The inability of the Nigerian government to utilise its refineries to full capacity has led to the abysmal deterioration of the petrochemicals industry, making the country to lose over $29.7 billion annually in revenue. The significance of a vibrant petrochemical industry to an economy with daily crude consumption of about 445,000 barrels still largely dependent on product imports cannot be over emphasised.
For Nigeria, the petrochemicals industry, a sub-sector of the petroleum industry, occupies a key place in the world economy as it produces the crucial raw materials from petroleum, including kerosene, liquefied petroleum gas (LPG), diesel, methane, plastic, rubber, yarn and other intermediary goods consumed across the world.

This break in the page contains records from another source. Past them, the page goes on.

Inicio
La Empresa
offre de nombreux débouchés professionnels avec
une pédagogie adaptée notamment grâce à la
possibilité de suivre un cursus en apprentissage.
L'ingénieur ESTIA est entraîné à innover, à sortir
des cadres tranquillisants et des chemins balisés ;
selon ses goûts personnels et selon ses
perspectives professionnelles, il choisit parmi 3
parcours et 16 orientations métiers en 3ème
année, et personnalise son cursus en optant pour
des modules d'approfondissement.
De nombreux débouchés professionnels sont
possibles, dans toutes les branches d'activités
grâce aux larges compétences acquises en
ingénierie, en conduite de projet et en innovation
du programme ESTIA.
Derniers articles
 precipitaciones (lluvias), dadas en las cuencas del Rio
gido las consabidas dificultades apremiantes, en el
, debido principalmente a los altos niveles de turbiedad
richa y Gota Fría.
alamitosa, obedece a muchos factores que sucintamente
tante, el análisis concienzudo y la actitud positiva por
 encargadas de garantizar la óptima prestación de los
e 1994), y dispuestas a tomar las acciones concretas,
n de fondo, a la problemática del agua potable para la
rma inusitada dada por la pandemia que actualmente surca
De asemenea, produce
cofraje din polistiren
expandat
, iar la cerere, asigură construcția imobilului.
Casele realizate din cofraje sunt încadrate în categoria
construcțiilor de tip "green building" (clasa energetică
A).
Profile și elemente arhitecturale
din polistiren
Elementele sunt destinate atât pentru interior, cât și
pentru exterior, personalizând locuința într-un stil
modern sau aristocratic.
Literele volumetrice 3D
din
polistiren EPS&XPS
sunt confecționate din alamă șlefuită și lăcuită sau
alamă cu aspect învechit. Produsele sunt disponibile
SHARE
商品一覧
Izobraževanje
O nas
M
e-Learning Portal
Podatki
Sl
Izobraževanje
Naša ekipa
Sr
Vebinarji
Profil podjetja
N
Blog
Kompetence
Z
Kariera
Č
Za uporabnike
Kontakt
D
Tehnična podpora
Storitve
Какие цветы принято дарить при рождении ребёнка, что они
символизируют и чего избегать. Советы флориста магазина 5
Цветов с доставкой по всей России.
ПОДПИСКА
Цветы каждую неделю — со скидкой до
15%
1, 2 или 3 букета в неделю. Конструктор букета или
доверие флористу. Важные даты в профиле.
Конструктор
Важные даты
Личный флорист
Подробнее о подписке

It is little wonder therefore that the country’s failure to harness these resources has left many companies that ordinarily should depend on raw materials from domestic petrochemicals in a comatose state, while those struggling to survive are doing so at a huge cost in the face of the nation’s dwindling foreign exchange inflow.
Demand for petrochemicals products drives activities in the end-user segments, which include a well-developed manufacturing sector, that provides a ready market for end-products of the industry. It was learnt that Nigeria’s failure to develop its petrochemical plants is largely the reason manufacturing companies are dependent on imports for over 80 per cent of their raw materials worth over $10 billion (about N2 trillion ) yearly.
It is also the reason many manufacturers had gone out of business, especially during the Central Bank of Nigeria’s (CBN) forex restriction on 41 firms. In Nigeria and across the world, foam, plastic, paint and textile manufacturing companies depend on derivatives of petrochemicals most of which are imported because the local industry has not received due attention.